Multiple copies should be started in a cluster for fail-over. Uses automatic partition assignment.
* components which send data to the `queue` topic to be processed
* queue clients, either custom or using the `KmqClient`# Maven/SBT dependency
SBT:
"com.softwaremill.kmq" %% "core" % "0.3.1"
Maven:
com.softwaremill.kmq
core_2.13
0.3.1
Note: The supported Scala versions are: 2.12, 2.13.
# Client flow
The flow of processing a message is as follows:
1. read messages from the `queue` topic, in batches
2. write a `start` marker to the `markers` topic for each message, wait until the markers are written
3. commit the biggest message offset to the `queue` topic
4. process messages
5. for each message, write an `end` marker. No need to wait until the markers are written.This ensures at-least-once processing of each message. Note that the acknowledgment of each message (writing the
`end` marker) can be done for each message separately, out-of-order, from a different thread, server or application.# Example code
There are three example applications:
* `example-java/embedded`: a single java application that starts all three components (sender, client, redelivery tracker)
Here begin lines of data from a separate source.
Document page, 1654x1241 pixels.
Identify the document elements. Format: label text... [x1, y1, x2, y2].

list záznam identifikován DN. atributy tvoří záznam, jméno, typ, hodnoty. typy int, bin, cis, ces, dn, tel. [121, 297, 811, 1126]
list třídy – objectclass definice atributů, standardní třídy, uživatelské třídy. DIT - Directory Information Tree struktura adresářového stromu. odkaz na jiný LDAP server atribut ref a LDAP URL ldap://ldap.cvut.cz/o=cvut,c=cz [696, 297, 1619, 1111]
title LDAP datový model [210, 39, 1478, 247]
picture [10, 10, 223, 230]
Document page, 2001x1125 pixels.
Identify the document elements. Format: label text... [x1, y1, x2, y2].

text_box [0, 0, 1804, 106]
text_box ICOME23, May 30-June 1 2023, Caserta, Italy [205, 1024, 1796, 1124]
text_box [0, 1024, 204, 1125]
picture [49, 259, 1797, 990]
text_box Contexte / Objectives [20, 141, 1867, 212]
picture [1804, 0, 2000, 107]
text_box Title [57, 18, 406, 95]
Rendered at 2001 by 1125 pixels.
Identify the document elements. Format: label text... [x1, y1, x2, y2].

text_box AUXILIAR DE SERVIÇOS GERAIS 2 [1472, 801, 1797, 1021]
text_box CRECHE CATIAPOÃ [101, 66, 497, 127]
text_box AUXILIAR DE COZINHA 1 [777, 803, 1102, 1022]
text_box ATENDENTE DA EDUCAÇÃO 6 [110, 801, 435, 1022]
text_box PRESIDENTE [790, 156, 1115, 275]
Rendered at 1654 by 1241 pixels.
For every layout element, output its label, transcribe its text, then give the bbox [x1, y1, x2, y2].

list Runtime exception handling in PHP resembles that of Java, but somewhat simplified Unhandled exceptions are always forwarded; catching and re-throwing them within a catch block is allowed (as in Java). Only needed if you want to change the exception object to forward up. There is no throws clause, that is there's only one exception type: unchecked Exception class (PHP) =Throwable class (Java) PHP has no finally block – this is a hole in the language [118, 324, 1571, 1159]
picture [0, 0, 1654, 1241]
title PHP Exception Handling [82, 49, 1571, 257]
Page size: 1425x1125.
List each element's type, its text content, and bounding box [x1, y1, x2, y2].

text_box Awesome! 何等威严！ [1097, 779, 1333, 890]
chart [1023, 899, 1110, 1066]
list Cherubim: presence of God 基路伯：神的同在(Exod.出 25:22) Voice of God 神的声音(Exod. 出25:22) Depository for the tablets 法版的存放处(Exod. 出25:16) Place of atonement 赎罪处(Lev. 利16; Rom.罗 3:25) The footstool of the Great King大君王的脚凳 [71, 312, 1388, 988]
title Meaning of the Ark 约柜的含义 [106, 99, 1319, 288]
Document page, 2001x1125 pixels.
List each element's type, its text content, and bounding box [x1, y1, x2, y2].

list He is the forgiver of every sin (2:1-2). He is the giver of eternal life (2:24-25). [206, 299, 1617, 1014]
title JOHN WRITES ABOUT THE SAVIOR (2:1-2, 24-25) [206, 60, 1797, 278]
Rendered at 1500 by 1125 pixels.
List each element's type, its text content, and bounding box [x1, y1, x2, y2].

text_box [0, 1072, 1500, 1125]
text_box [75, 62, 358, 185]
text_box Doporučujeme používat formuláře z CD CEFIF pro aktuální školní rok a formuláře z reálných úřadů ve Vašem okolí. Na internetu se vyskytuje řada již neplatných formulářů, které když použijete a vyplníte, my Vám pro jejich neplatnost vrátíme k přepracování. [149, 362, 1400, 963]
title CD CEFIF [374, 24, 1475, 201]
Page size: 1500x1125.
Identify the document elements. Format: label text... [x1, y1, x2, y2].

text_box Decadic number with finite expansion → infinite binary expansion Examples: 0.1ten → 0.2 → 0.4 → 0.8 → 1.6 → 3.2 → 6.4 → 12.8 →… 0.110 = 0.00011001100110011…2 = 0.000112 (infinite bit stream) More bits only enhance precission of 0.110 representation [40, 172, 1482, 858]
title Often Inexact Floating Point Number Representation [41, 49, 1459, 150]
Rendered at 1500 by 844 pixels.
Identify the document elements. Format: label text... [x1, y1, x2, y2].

* `example-java/standalone`: three separate runnable classes to start the different components
* `example-scala`: an implementation of the client using [reactive-kafka](https://github.com/akka/reactive-kafka)# Time & timestamps
How time is handled is crucial for message redelivery, as messages are redelivered after a given amount of time passes
since the `start` marker was sent.To track what was sent when, `kmq` uses Kafka's message timestamp. By default, this is messages create time
(`message.timestamp.type=CreateTime`), but for the `markers` topic, it is advisable to switch this to `LogAppendTime`.
That way, the timestamps more closely reflect when the markers are really written to the log, and are guaranteed to be
monotonic in each partition (which is important for redelivery - see below).To calculate which messages should be redelivered, we need to know the value of "now", to check which `start` markers
have been sent later than the configured timeout. When a marker has been received from a partition recently, the
maximum such timestamp is used as the value of "now" - as it indicates exactly how far we are in processing the
partition. What "recently" means depends on the `useNowForRedeliverDespiteNoMarkerSeenForMs` config setting. Otherwise,
the current system time is used, as we assume that all markers from the partition have been processed.# Dead letter queue (DMQ)
The redelivery of the message is attempted only a configured number of times. By default, it's 3. You can change that number by setting `maxRedeliveryCount` value in `KmqConfig`.
After that number is exceeded messages will be forwarded to a topic working as a *dead letter queue*. By default, the name of that topic is name of the message topic concatenated with the suffix `__undelivered`. You can configure the name by setting `deadLetterTopic` in `KmqConfig`.
The number of redeliveries is tracked by `kmq` with a special header. The default the name of that header is `kmq-redelivery-count`. You can change it by setting `redeliveryCountHeader` in `KmqConfig`.